Quarterly headcount was down, falling at its fastest since April 2010, with firms anticipating an even sharper decline the following quarter – with expectations at their lowest since the financial crisis. 

Rain Newton-Smith, CBI Chief Economist, said: “This quarter’s findings paint a worrying picture for the manufacturing industry. A combination of Brexit uncertainty and weaker global growth are clearly hitting sentiment and export prospects, with job prospects at their weakest since the global financial crisis.

“Finding a resolution that avoids a no deal Brexit will give firms the confidence they need to step-up investment in people, growth and innovation. But for long-lasting prosperity we need an ambitious free trade agreement which provides tariff-free access to our largest trading partner for our manufacturers right across the country.”

Tom Crotty, Group Director of INEOS and Chair of CBI Manufacturing Council, said: “With Brexit reaching a critical crossroads, these gloomy results are unsurprising yet still very concerning. Most tellingly, manufacturers’ investment intentions across buildings, machinery, and skills are at their worst since the dark days of the financial crisis.

“Manufacturers will be closely watching developments in Brussels and Westminster over the coming days and hoping that policy makers can avert a disastrous no-deal exit. If they fail, then we could be looking at a far gloomier outlook for our sector in the coming months.”

Key findings:

Output

  • Volumes fell in the three months to October (-10% from +1% in September).
  • Only eight out of 17 sub-sectors saw output expand in the quarter to October, with the fall in headline output volumes driven mostly by the motor vehicles & transport equipment sub-sector.
  • Manufacturers expect output volumes to fall at a faster rate in the next three months (-16%).

Orders

  • Total new orders fell in the quarter to October (-15%) at a similar pace to July (-15%).
  • The fall in new orders was driven by a similar pace of decline in domestic orders (-18% from -19% in July) while export orders fell at a slightly slower pace (-24% from -28% in July).
  • Manufacturers expect total new orders to fall at a quicker pace in the next three months (-19%), with domestic orders seeing a slightly slower decline (-12%) and export orders falling at a quicker pace (-26%).  

Headcounts

  • Numbers employed fell in the quarter to October (-9% from -8% in July) at their fastest rate since April 2010.
  • Firms expect employment to fall at an even faster pace next quarter (-22%), constituting the weakest expectations for headcounts since the financial crisis (Oct 2009).  

Costs

  • Average costs in the quarter to October (+16%) grew at a broadly similar pace to July (+15%).
  • Manufacturers expect average cost growth to remain steady next quarter (+16%).

Business optimism

  • Sentiment deteriorated in the three months to October (-44% from -32% in July), at the fastest pace since July 2016.
  • Optimism about export prospects for the year ahead also worsened (-46% from -29% in July) to the greatest extent since October 2001.

Investment intentions

  • Investment intentions for the next year worsened compared to last quarter in three out of four key categories.
  • Firms’ expectations for investment in the next year in buildings (-44%), plant & machinery (-34%), and training & retraining (-28%) were all at their weakest since the financial crisis.
  • Expectations for investment in product & process innovation were broadly flat.

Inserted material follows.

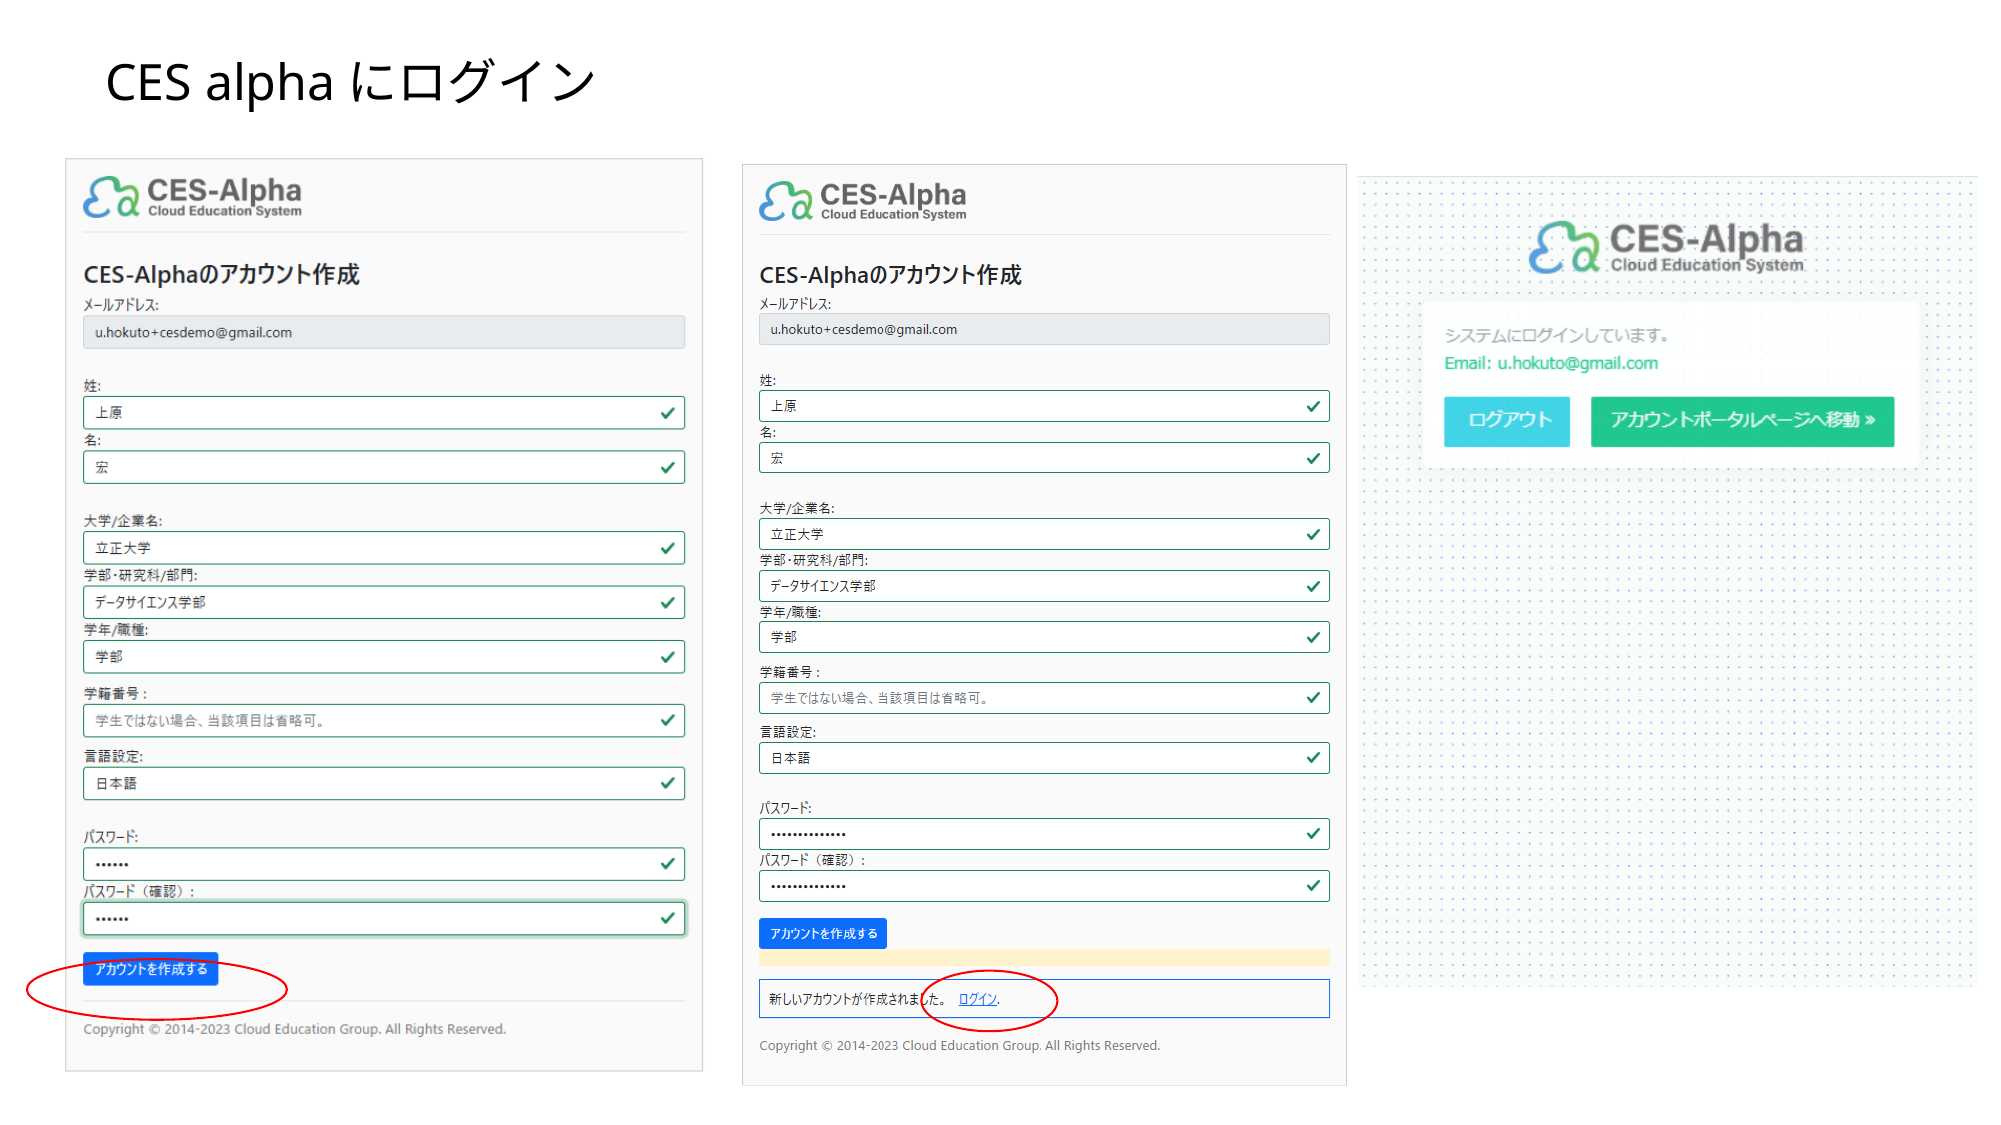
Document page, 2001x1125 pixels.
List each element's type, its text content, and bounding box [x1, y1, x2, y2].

text_box CES alphaにログイン [90, 43, 613, 119]
picture [60, 154, 1978, 1086]
text_box [25, 968, 60, 1011]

Export orders – looking ahead

  • The share of manufacturers citing political/economic conditions abroad as a factor to limit export orders in the next three months was at a survey record high (66%).
  • The proportion of firms citing quota and import licence restrictions as a factor to limit export orders was at its highest since July 1983 (20%).

Stocks

  • Stocks of raw materials (+9%) grew at a broadly similar pace to July (+10%), well down on the April high (+39%).
  • Both stocks of work in progress and finished goods were roughly flat (0% and -3%, respectively).
  • No noticeable pick-up in stock growth is expected in the next three months, with stocks of raw materials and finished goods anticipated to be broadly unchanged (+2% and +2%, respectively), while stocks of work in progress are expected to fall slightly (-5%).